Bowen v. E.I. duPont de Nemours and Co., Inc., 879 A.2d 920 (Del. 2005).
Hennegan v. Cardiology Consultants, P.A., 2008 WL 4152678 (Del.Super. Sept. 9, 2008)
McElroy v. Shell Petroleum, Inc., 1992 WL 397468 (Del.Supr. Nov. 24, 1992).
The central issue in the Teagues' motion for reargument is DelDOT's decision to use the strip valuation method rather than the before and after method to determine the amount of its offer to the Teagues. This Court accepted DelDOT's use of the strip method under the circumstances of this case because of the unrebutted evidence that this method resulted in a higher offer to the Teagues than the before-and-after would have yielded.
The Teagues argument is largely a rehash of their previous contentions and therefore does not require this Court to repeat its earlier holding. One of the Teagues' assertions, however, warrants some comment. In their motion for reargument they dispute this Court's conclusion that the unrebutted evidence shows that the strip valuation method is more favorable to them. They contend that "Mr. Teague expressly rebutted this through testimony that his property was seriously harmed — i.e. eliminating access." They are presumably referring to Mr. Teague's testimony that construction of the median barrier on Route 7 will have an adverse impact on his auto parts business. Their argument fails for either of two reasons. First, the construction of the median barrier, although part of the Route 7 project, is distinct from the taking of the portion of the Teagues' property. Second, even assuming that construction of the median barrier requires compensation to the Teagues for the loss of business, the Teagues failed to offer any evidence of the amount of that loss which the Court could use to determine the reasonableness of DelDOT's offer.
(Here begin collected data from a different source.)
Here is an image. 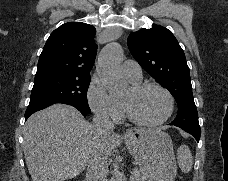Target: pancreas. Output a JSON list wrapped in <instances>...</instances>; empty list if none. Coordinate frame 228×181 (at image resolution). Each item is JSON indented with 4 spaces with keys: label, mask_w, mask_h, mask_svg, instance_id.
I'll list each match as a JSON object with an SVG mask.
<instances>
[{
    "label": "pancreas",
    "mask_w": 228,
    "mask_h": 181,
    "mask_svg": "<svg viewBox=\"0 0 228 181\" xmlns=\"http://www.w3.org/2000/svg\"><path fill=\"white\" fill-rule=\"evenodd\" d=\"M141 175H143V171H139V169H138V171H136V173H134V175H133L134 181H140Z\"/></svg>",
    "instance_id": "pancreas-1"
}]
</instances>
This assertion is factually inaccurate. There was no testimony at all that the modifications to Route 7 will "eliminate" access to the Teagues' to the property. It was agreed by all the witnesses, including Mr. Teague, that there will still be access to the property from southbound Route 7
As noted in the Court's opinion, it is important to keep in mind the current stage of the proceedings. The Court is not now required to determine the final compensation due the Teagues. Rather the issue currently before the Court is whether DelDOT made an offer "which it reasonably believed is just compensation." Although precedent in this State seemingly counsels application of the before and after valuation method in partial taking cases, DelDOT's choice of the more generous method (in this instance anyway) satisfies its obligation to make a good faith offer of compensation.
29 Del.C. § 9505 (3).
For the foregoing reasons, the motion for reargument is DENIED.